O GLOBO - 07/08
“Prendo a respiração, tento puxar o ar pela boca, mas o cheiro dos cadáveres em decomposição invade todos os meus sentidos. Volto alguns passos, penso em não olhar. Mas, como jornalista, sinto o dever de escancarar a realidade crua. Na escola, há pelo menos dez corpos insepultos, na quadra de futebol, ao sol. Pobreza, porcos misturados a pães, arroz e bananas e trânsito confuso sempre fizeram parte do dia a dia dos haitianos. Até o cheiro forte da comida temperada e exótica é antigo conhecido dos brasileiros. A diferença, agora, é que tudo isso está misturado ao cheiro de morte. Assim é o Haiti. Homens e mulheres que podem sofrer tragédias violentas uma ou duas vezes, ou até três — e depois sofrer ainda mais.”

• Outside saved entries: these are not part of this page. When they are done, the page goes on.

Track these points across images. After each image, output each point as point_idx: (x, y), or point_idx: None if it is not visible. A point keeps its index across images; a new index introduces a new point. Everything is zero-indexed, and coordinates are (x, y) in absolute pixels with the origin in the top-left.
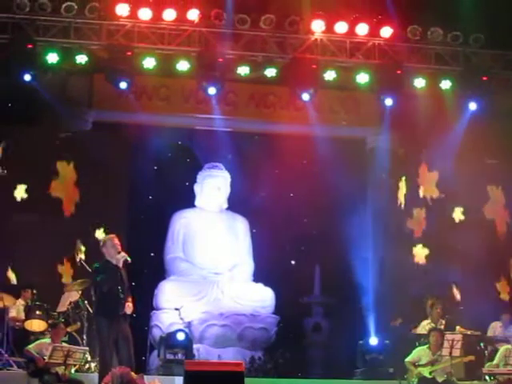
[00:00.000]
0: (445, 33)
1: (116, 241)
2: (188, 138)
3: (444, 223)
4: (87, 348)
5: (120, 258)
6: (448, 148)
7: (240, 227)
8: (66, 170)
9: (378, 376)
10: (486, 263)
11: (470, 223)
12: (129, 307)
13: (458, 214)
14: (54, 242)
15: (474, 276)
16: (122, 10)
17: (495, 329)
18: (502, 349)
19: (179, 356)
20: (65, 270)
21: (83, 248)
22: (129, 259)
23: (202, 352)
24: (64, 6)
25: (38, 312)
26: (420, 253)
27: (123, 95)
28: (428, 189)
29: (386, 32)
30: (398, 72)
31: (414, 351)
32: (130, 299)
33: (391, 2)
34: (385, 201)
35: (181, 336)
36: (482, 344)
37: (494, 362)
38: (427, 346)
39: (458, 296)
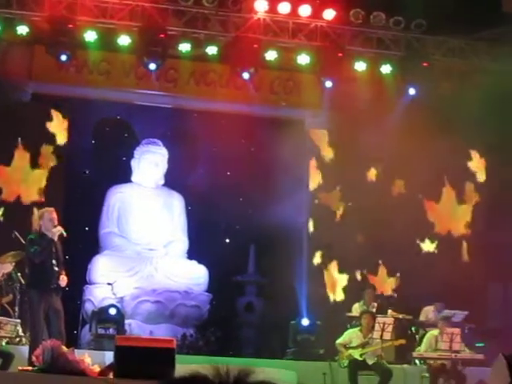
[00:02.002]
0: (387, 17)
1: (54, 215)
2: (127, 113)
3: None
4: (19, 320)
5: (56, 231)
6: (383, 131)
7: (176, 204)
8: None
9: (309, 357)
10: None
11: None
12: (63, 280)
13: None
14: None
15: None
16: None
17: (427, 313)
18: (428, 335)
19: (111, 331)
20: None
21: None
22: (64, 233)
23: (134, 327)
24: None
25: None
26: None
27: (63, 68)
28: None
29: (329, 14)
30: (339, 55)
31: (346, 333)
32: (63, 272)
33: None
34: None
35: (113, 311)
36: (413, 328)
37: (421, 348)
38: (359, 328)
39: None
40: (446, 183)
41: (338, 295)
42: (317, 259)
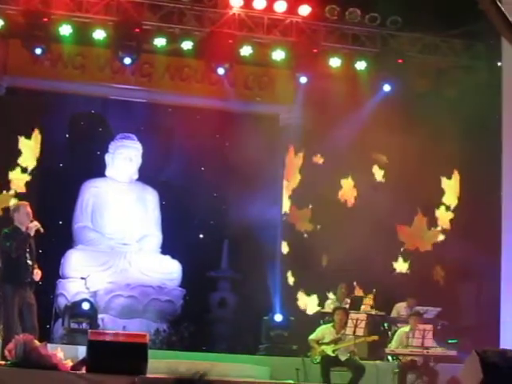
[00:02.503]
0: (363, 14)
1: (29, 208)
2: (102, 107)
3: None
4: None
5: (33, 226)
6: (357, 127)
7: (150, 199)
8: None
9: (282, 352)
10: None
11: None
12: (37, 274)
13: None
14: None
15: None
16: None
17: (399, 310)
18: (399, 331)
19: (83, 325)
20: None
21: None
22: (41, 229)
23: (107, 322)
24: None
25: None
26: None
27: (38, 62)
28: None
29: (304, 10)
30: (314, 51)
31: (318, 329)
32: (36, 266)
33: None
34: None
35: (86, 305)
36: (385, 324)
37: (392, 345)
38: (331, 324)
39: None
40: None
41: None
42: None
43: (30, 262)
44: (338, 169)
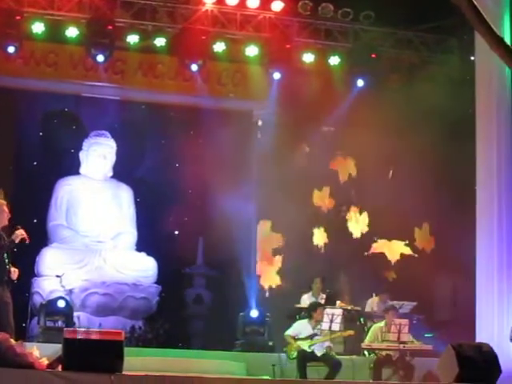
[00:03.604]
0: (335, 9)
1: (6, 208)
2: (75, 105)
3: None
4: None
5: (19, 234)
6: (331, 123)
7: (124, 196)
8: None
9: (258, 348)
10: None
11: None
12: (14, 273)
13: None
14: None
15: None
16: None
17: (372, 305)
18: (373, 327)
19: (59, 323)
20: None
21: None
22: (27, 240)
23: (83, 320)
24: None
25: None
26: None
27: (11, 59)
28: None
29: (277, 6)
30: (287, 46)
31: (295, 324)
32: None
33: None
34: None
35: (61, 303)
36: (361, 319)
37: (366, 340)
38: (307, 319)
39: None
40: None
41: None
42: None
43: (7, 260)
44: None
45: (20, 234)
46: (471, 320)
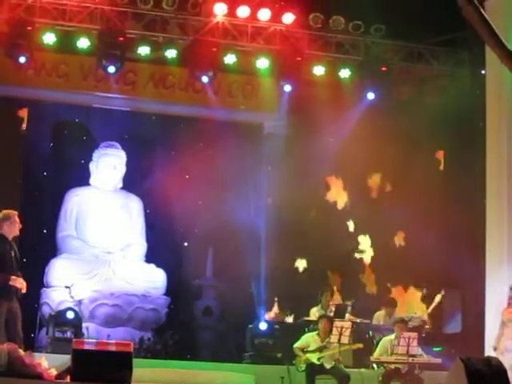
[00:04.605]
0: (346, 22)
1: (17, 219)
2: (85, 115)
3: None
4: None
5: (18, 285)
6: (342, 135)
7: (134, 207)
8: None
9: (267, 360)
10: None
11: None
12: (21, 284)
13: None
14: None
15: None
16: None
17: (379, 318)
18: (384, 339)
19: (68, 334)
20: None
21: None
22: (23, 290)
23: (92, 331)
24: None
25: None
26: None
27: (22, 70)
28: None
29: (288, 18)
30: (298, 59)
31: (303, 337)
32: (20, 276)
33: None
34: (280, 187)
35: (70, 314)
36: (370, 332)
37: (376, 353)
38: (316, 332)
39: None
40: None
41: None
42: None
43: (13, 271)
44: (322, 177)
45: (19, 282)
46: (480, 333)
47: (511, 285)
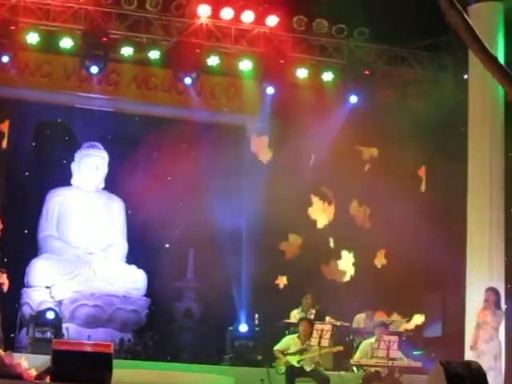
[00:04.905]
0: (330, 25)
1: None
2: (68, 116)
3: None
4: None
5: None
6: (324, 138)
7: (115, 208)
8: None
9: (247, 363)
10: None
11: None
12: (4, 284)
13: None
14: None
15: None
16: None
17: (359, 321)
18: (364, 343)
19: (48, 335)
20: None
21: None
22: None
23: (72, 331)
24: None
25: None
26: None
27: (5, 69)
28: None
29: (272, 21)
30: (281, 61)
31: (284, 340)
32: (3, 276)
33: None
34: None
35: (50, 315)
36: (350, 335)
37: (356, 356)
38: (297, 335)
39: None
40: None
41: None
42: None
43: None
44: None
45: (2, 279)
46: (460, 337)
47: (487, 287)
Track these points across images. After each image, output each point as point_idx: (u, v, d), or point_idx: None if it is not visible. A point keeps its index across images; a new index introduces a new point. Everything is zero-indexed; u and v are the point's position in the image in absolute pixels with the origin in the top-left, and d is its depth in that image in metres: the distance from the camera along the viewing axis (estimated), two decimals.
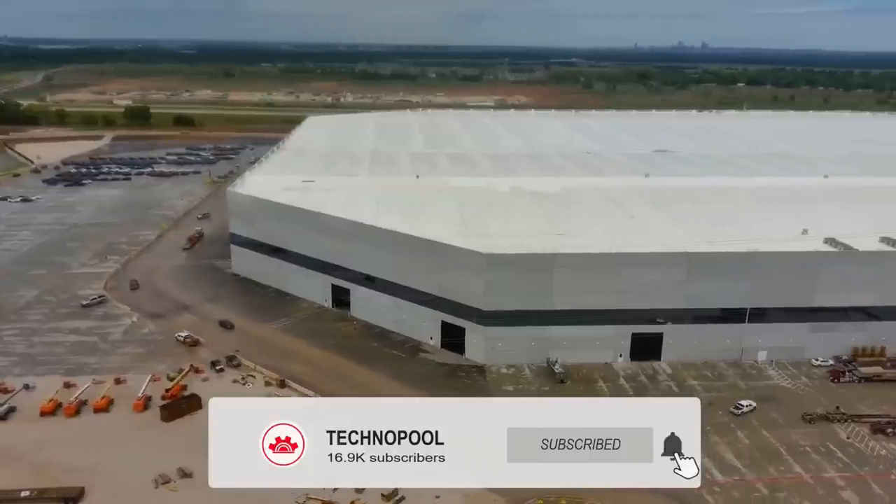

O relato em primeira pessoa do jornalista Rodrigo Lopes, repórter multimídia e correspondente internacional do Grupo RBS, mostra a garra da reportagem de qualidade. A adrenalina da guerra, o infindável sofrimento de povos castigados pela força misteriosa da natureza, o registro de momentos de admirável grandeza moral, um impressionante mosaico do drama humano, batem forte no leitor. O texto está despido de sensacionalismo, mas está carregado de paixão. E o que seria do jornalismo se faltasse o fascínio do repórter por seu ofício? Rodrigo Lopes, um jornalista jovem e tarimbado, não é um espectador neutro da história. Ainda bem. Derramou lágrimas. Manifestou indignação. Vibrou com fagulhas da vida humana. “Guerras e tormentas” (Edições Besouro Box) é um mergulho do repórter nos principais acontecimentos deste início de século. Vale a pena.
Ninguém resiste à magia da reportagem. Os jornais, prisioneiros das regras ditadas pelo marketing, estão parecidos, previsíveis e, consequentemente, chatos. Precisam, com urgência, recuperar a capacidade de surpreender e emocionar o leitor. Precisam contar boas histórias. É simples assim. E é isso o que o leitor quer.
A revalorização da reportagem e o revigoramento do jornalismo analítico devem estar entre as prioridades estratégicas das empresas de comunicação. É preciso seduzir o leitor com matérias que rompam com a monotonia do jornalismo declaratório. Menos Brasília e mais vida. Menos aspas e mais apuração. Menos frivolidade e mais consistência. Além disso, os leitores estão cansados do baixo-astral da imprensa brasileira. A ótica jornalística é, e deve ser, fiscalizadora. Mas é preciso reservar espaço para a boa notícia, para o empreendedorismo, para a inovação. Tem muita coisa interessante acontecendo.
A boa notícia também vende jornal.
Inúmeras foram as reflexões suscitadas pelo excelente texto do repórter Rodrigo Lopes. O leitor, em qualquer plataforma, evita os produtos sem alma. Não quer um jornalismo insosso. Recusa as tentativas de engamento ideológico. Quer matérias interessantes, pautas próprias. Quer menos burocracia e mais criatividade. Quer menos jornalismo de registro e mais reportagem de qualidade. Quer um jornalismo rigoroso, isento, mas produzido com paixão.